De Witt.--My policy seemed to me entirely suitable to the lasting security of my own power, of the liberty of my country, and of its maritime greatness; for I made it my care to keep up a very powerful navy, well commanded and officered, for the defence of all these against the English; but, as I feared nothing from France, or any Power on the Continent, I neglected the army, or rather I destroyed it, by enervating all its strength, by disbanding old troops and veteran officers attached to the House of Orange, and putting in their place a trading militia, commanded by officers who had neither experience nor courage, and who owed their promotions to no other merit but their relation to or interest with some leading men in the several oligarchies of which the Government in all the Dutch towns is composed. Nevertheless, on the invasion of Flanders by the French, I was forced to depart from my close connection with France, and to concur with England and Sweden in the Triple Alliance, which Sir William Temple proposed, in order to check her ambition; but as I entered into that measure from necessity, not from choice, I did not pursue it. I neglected to improve our union with England, or to secure that with Sweden; I avoided any conjunction of counsels with Spain; I formed no alliance with the Emperor or the Germans; I corrupted our army more and more; till a sudden, unnatural confederacy, struck up, against all the maxims of policy, by the Court of England with France, for the conquest of the Seven Provinces, brought these at once to the very brink of destruction, and made me a victim to the fury of a populace too justly provoked.

William.--I must say that your plan was in reality nothing more than to procure for the Dutch a licence to trade under the good pleasure and gracious protection of France.
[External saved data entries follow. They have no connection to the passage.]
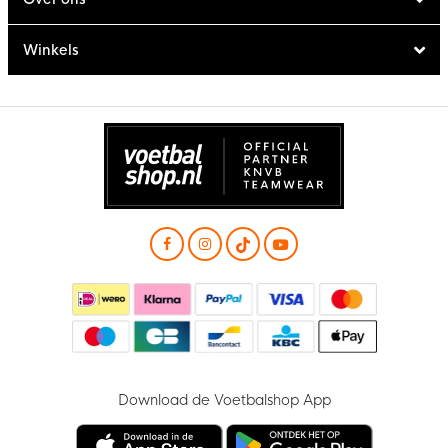
Winkels
Download de Voetbalshop App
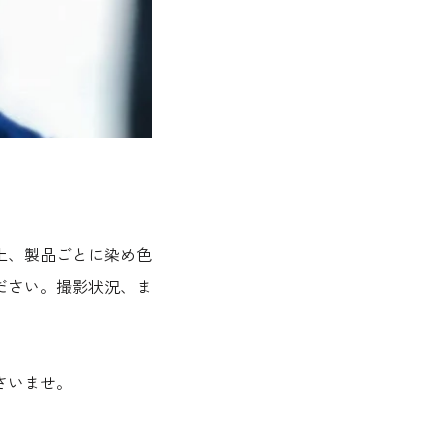
上、製品ごとに染め色
ださい。撮影状況、ま
さいませ。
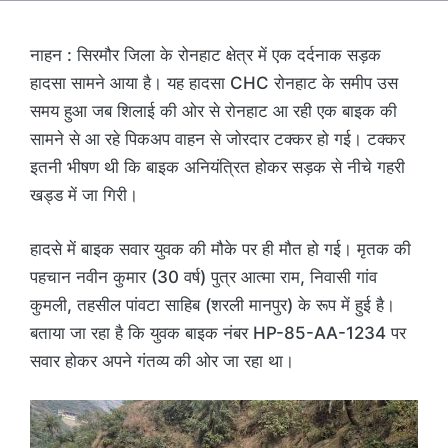
नाहन : सिरमौर जिला के रोनहाट क्षेत्र में एक दर्दनाक सड़क
हादसा सामने आया है। यह हादसा CHC रोनहाट के समीप उस
समय हुआ जब शिलाई की ओर से रोनहाट आ रही एक बाइक की
सामने से आ रहे पिकअप वाहन से जोरदार टक्कर हो गई। टक्कर
इतनी भीषण थी कि बाइक अनियंत्रित होकर सड़क से नीचे गहरी
खड्ड में जा गिरी।
हादसे में बाइक सवार युवक की मौके पर ही मौत हो गई। मृतक की
पहचान नवीन कुमार (30 वर्ष) पुत्र आत्मा राम, निवासी गांव
कुमली, तहसील पांवटा साहिब (शरली मानपुर) के रूप में हुई है।
बताया जा रहा है कि युवक बाइक नंबर HP-85-AA-1234 पर
सवार होकर अपने गंतव्य की ओर जा रहा था।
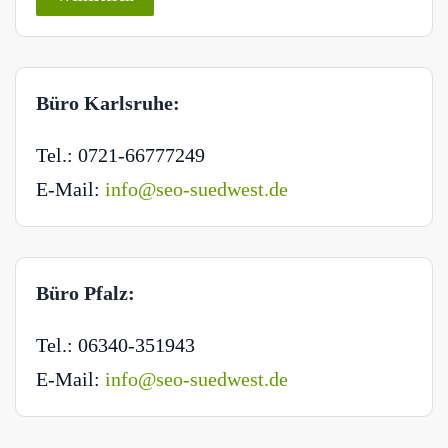
Büro Karlsruhe:
Tel.: 0721-66777249
E-Mail:
info@seo-suedwest.de
Büro Pfalz:
Tel.: 06340-351943
E-Mail:
info@seo-suedwest.de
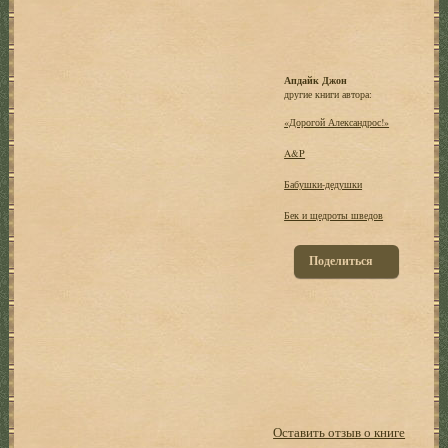
Апдайк Джон
другие книги автора:
«Дорогой Александрос!»
A&P
Бабушки-дедушки
Бек и щедроты шведов
Поделиться
Оставить отзыв о книге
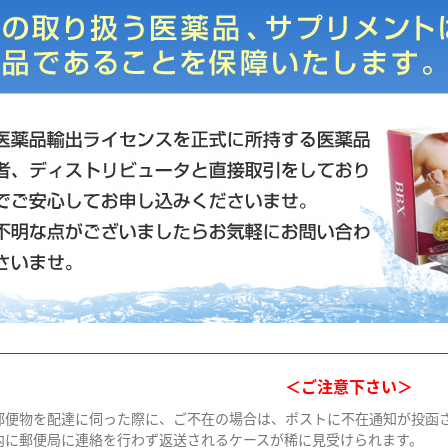
＜ご注意下さい＞
郵便物を配達に伺った際に、ご不在の場合は、ポストに不在通知が投函
内に郵便局に連絡を行わず返送されるケースが稀に見受けられます。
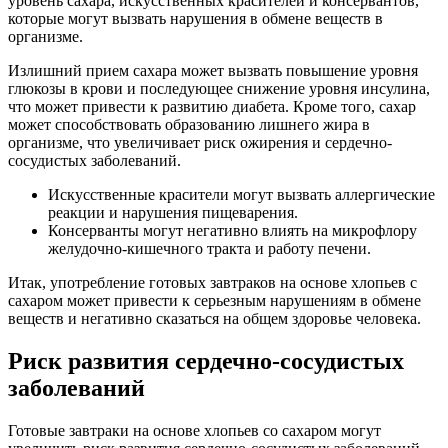
уровень сахара, искусственных красителей и консервантов,
которые могут вызвать нарушения в обмене веществ в
организме.
Излишний прием сахара может вызвать повышение уровня
глюкозы в крови и последующее снижение уровня инсулина,
что может привести к развитию диабета. Кроме того, сахар
может способствовать образованию лишнего жира в
организме, что увеличивает риск ожирения и сердечно-
сосудистых заболеваний.
Искусственные красители могут вызвать аллергические
реакции и нарушения пищеварения.
Консерванты могут негативно влиять на микрофлору
желудочно-кишечного тракта и работу печени.
Итак, употребление готовых завтраков на основе хлопьев с
сахаром может привести к серьезным нарушениям в обмене
веществ и негативно сказаться на общем здоровье человека.
Риск развития сердечно-сосудистых
заболеваний
Готовые завтраки на основе хлопьев со сахаром могут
But any State that so entirely depends on another is only a province, and its liberty is a servitude graced with a sweet but empty name. You should have reflected that to a monarch so ambitious and so vain as Louis le Grand the idea of a conquest which seemed almost certain, and the desire of humbling a haughty Republic, were temptations irresistible. His bigotry likewise would concur in recommending to him an enterprise which he might think would put heresy under his feet. And if you knew either the character of Charles II. or the principles of his government, you ought not to have supposed his union with France for the ruin of Holland an impossible or even improbable event. It is hardly excusable in a statesman to be greatly surprised that the inclinations of princes should prevail upon them to act, in many particulars, without any regard to the political maxims and interests of their kingdoms.